En The New York Times, en 2017, el profesor universitario Daniel T. Willingahm, autor de The Reading Mind: A Cognitive Approach to Understanding How the Mind Reads, señalaba que los problemas que hay con la lectura vienen de antes de la irrupción de los teléfonos inteligentes y ponía el foco en los hábitos educativos. Sea como fuere, que el problema venga de antes no quiere decir que no se haya agravado y el riesgo que hay es que con todo este asunto surjan nuevas brechas y desigualdades cognitivas entre aquellos a los que no se exponga tanto a las pantallas y los que estén todo el día conectados.
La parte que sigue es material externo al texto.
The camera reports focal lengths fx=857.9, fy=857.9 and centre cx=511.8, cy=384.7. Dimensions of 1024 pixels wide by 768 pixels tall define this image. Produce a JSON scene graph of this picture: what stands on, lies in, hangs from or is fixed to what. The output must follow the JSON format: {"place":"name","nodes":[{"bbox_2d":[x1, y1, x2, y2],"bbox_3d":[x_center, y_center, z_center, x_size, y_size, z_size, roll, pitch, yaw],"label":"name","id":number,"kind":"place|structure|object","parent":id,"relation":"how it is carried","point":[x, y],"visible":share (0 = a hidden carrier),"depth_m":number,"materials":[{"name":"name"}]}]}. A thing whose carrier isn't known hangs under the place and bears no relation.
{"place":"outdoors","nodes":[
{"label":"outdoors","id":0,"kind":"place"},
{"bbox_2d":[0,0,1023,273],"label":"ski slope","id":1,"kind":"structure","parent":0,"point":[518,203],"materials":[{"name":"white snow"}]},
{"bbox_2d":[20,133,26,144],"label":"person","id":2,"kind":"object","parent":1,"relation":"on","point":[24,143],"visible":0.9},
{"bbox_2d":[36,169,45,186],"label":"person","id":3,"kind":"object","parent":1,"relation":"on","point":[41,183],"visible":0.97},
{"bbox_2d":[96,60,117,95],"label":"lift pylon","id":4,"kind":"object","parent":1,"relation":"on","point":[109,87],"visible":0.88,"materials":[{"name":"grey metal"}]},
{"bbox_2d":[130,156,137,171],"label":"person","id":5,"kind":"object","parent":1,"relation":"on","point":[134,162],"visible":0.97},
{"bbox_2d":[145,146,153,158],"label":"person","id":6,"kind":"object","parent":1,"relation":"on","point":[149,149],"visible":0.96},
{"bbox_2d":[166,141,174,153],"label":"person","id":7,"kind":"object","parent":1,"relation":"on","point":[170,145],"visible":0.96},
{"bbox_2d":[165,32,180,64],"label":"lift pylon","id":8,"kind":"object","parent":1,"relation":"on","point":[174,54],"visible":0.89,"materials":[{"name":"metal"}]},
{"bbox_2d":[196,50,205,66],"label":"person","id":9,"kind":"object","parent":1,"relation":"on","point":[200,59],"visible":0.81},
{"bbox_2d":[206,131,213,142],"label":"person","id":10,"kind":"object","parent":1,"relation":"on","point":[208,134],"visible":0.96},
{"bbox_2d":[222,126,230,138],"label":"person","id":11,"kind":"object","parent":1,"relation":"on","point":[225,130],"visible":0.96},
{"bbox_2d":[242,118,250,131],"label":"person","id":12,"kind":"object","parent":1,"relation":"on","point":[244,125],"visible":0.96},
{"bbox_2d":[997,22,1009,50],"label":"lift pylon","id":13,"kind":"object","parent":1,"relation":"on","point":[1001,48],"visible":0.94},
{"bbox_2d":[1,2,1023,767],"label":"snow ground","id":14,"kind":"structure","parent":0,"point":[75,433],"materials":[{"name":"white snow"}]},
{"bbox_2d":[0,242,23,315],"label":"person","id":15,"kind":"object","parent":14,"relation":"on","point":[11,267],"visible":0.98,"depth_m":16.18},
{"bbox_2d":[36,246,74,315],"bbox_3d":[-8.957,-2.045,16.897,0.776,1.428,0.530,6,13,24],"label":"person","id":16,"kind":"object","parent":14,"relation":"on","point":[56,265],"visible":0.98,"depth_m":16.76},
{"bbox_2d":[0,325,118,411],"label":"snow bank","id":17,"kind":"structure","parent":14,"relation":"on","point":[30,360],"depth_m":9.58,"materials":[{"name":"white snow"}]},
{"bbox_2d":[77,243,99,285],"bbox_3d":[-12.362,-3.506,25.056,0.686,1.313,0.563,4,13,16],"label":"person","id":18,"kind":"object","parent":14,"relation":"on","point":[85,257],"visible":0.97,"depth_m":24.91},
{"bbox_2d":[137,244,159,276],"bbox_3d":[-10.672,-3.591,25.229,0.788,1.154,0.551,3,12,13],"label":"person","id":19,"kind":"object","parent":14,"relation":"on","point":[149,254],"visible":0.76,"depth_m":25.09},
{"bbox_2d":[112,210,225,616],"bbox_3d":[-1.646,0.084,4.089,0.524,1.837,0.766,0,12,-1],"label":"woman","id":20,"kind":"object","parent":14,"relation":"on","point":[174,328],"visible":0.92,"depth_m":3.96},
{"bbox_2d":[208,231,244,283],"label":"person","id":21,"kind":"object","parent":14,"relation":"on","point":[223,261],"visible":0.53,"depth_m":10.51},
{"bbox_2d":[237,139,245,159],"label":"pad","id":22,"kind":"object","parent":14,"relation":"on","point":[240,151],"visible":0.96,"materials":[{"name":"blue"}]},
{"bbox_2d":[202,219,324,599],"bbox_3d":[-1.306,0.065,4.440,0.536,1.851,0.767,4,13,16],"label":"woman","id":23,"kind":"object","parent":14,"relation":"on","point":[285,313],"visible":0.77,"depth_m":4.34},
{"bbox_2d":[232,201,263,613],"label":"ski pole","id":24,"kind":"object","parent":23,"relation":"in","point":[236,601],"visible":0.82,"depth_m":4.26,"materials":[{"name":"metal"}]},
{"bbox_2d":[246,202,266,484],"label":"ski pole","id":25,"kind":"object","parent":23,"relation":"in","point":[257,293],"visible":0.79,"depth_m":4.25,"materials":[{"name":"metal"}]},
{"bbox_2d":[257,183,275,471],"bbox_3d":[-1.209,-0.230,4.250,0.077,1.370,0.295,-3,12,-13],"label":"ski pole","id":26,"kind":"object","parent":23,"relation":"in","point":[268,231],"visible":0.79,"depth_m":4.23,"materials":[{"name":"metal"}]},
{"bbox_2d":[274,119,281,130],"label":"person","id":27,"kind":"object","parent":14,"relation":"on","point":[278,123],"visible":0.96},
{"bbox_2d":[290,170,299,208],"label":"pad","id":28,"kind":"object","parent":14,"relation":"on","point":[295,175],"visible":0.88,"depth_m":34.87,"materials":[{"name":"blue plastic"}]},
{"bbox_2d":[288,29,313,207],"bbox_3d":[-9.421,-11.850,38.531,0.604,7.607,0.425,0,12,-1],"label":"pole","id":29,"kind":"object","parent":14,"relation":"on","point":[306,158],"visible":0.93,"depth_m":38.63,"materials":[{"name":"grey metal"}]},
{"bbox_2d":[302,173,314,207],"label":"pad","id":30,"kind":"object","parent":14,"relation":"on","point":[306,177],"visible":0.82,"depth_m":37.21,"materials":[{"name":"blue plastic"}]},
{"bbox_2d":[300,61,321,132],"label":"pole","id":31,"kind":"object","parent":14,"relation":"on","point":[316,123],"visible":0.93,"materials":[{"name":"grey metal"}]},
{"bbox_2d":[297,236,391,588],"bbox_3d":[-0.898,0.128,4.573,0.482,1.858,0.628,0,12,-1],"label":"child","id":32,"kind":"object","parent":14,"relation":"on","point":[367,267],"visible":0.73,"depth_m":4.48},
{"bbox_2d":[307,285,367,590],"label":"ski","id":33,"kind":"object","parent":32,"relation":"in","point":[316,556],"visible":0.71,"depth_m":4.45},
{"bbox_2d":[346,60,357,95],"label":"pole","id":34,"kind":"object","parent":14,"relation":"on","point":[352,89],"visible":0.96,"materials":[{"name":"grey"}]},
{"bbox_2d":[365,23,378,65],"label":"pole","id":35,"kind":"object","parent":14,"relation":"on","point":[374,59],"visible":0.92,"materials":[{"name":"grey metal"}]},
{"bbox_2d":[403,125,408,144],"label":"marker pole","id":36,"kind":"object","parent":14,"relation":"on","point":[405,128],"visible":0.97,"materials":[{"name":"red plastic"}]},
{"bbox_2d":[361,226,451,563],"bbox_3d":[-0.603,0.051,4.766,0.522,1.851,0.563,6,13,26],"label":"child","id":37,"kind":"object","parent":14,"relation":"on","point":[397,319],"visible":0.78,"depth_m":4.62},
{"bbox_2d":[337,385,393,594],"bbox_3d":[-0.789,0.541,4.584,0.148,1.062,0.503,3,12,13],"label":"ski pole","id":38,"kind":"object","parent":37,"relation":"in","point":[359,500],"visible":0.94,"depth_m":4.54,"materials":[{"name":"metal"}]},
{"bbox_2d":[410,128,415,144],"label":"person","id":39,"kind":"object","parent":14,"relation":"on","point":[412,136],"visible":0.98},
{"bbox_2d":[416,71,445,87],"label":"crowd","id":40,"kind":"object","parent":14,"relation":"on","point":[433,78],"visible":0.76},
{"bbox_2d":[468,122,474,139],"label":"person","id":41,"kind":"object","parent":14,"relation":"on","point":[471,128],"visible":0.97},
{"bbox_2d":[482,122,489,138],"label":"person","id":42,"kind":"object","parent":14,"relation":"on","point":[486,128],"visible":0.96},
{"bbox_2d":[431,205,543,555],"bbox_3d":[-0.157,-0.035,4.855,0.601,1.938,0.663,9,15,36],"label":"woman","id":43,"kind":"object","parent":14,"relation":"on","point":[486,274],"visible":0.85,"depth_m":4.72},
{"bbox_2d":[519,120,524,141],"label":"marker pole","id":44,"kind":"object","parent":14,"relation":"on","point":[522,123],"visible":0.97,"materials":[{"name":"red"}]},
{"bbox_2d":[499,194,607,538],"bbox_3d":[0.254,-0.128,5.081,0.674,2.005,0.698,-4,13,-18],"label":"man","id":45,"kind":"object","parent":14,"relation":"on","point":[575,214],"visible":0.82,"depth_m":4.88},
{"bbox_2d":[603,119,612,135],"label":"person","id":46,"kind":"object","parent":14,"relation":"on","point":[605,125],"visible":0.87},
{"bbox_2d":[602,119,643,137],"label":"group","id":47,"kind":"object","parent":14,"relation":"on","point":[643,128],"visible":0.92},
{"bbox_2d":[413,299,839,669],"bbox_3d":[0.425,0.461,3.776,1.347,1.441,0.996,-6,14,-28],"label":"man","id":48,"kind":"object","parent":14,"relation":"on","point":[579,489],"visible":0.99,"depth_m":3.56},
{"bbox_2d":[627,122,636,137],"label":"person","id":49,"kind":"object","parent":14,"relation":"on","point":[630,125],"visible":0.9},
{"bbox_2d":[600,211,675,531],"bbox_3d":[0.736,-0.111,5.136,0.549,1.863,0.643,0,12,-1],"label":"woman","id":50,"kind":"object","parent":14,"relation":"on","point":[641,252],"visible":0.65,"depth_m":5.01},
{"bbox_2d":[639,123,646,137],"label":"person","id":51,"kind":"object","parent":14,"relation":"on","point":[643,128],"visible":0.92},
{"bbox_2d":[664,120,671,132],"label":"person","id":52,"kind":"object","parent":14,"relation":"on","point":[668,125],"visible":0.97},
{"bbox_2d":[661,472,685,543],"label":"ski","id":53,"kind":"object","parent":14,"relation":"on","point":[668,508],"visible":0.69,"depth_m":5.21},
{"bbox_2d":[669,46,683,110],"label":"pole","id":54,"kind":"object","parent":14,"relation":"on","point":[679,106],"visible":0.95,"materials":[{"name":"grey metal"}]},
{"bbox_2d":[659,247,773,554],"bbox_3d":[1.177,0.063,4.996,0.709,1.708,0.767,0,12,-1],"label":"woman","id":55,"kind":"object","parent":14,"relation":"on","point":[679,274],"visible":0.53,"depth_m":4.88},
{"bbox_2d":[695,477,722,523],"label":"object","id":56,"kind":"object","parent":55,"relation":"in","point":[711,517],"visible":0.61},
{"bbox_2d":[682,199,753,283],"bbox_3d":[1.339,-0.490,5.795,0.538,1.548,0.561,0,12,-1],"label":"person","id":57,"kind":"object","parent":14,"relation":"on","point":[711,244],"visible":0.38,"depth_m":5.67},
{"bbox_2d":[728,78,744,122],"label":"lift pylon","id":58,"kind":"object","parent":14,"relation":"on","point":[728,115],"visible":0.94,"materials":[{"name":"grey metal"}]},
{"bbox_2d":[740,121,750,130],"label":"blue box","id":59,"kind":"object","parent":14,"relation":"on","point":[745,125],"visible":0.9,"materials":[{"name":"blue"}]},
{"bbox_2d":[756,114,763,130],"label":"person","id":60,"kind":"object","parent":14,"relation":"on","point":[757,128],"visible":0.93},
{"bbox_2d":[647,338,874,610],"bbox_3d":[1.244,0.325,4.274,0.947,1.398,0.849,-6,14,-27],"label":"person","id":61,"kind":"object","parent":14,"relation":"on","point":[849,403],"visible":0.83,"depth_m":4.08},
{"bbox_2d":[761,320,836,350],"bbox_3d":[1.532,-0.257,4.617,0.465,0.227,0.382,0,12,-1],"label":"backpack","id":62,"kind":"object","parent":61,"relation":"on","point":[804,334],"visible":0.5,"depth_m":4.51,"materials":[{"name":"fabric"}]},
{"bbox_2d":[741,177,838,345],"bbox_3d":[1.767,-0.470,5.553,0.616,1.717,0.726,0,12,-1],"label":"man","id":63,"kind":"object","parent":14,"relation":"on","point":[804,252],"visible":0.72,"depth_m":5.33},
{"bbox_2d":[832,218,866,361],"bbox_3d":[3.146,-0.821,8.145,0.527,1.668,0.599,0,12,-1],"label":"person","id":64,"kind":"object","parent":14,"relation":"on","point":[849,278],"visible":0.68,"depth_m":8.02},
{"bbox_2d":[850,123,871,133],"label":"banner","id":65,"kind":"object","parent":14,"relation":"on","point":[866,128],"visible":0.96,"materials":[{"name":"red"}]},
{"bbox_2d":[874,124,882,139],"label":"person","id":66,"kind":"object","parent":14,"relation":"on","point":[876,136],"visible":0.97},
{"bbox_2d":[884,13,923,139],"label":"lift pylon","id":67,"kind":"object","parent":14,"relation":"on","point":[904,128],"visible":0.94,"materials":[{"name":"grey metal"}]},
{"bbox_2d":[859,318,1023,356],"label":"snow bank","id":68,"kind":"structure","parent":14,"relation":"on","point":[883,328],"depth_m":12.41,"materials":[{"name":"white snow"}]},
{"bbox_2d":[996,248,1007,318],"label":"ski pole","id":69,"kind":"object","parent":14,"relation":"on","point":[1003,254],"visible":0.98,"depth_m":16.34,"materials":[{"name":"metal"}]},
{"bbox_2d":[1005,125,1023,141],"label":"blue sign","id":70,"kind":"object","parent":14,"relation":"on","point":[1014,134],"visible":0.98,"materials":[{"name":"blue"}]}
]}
Al margen de la desigualdad social y económica, hay otras desigualdades extendidas, algunas relacionadas con la economía y otras no tanto. Me refiero a la brecha que separa a aquellos que se desenvuelven con soltura en el ámbito digital y los que no; los que son objeto de una estafa fácilmente y los que no; los que saben lidiar con la burocracia y el lenguaje de la administración y los que no; los que tienen conocimientos de economía y los que no… y así podríamos seguir con distintas materias. El caso es que si el uso de pantallas tiene efectos negativos en el desarrollo cognitivo de los niños y en sus capacidades, aquellos cuyos padres no estén concienciados del problema o no estén en casa —es posible que sean aquellos cuya condición social sea más baja; Wolf da algunas pistas sobre ello en su libro—, serán los que tendrán más acceso a las pantallas y por tanto más exposición y más riesgo de salir mal parados.

Me vienen a la cabeza sobre todo los niños que cuando salen del colegio, a veces con las llaves colgadas en el cuello, se van solos a casa. Es una imagen ilustrativa que quien ha trabajado en según qué colegios ha visto. Es por eso que uno de los impulsores de la iniciativa para retrasar la edad en la que los niños acceden a un teléfono por primera vez defendía que la prohibición de los móviles llegara a todo el sistema educativo escolar, para que el hecho de estar conectados no acabe provocando desigualdades futuras. La duda es si la iniciativa dará resultado y si habrá un cambio de tendencia también fuera de las aulas.

Un amigo que ha estudiado el impacto de las pantallas, Ignasi de Bofarull, me recuerda que en la parábola de los talentos que se recoge en los evangelios de san Mateo y san Lucas se apunta que “al que tiene se le dará y le sobrará, pero al que no tiene se le quitará hasta lo que tiene”. Esto es lo que puede pasar con esas familias que no sean conscientes de los problemas que entraña el abuso de las pantallas. De hecho, sobre la desigualdad en el ámbito educativo, sin entrar en el asunto de los teléfonos, con ejemplos como el consumo cultural, viajes y experiencias ya había teorizado en esa línea el sociólogo francés ya fallecido Pierre Bourdieu, un referente en ese ámbito.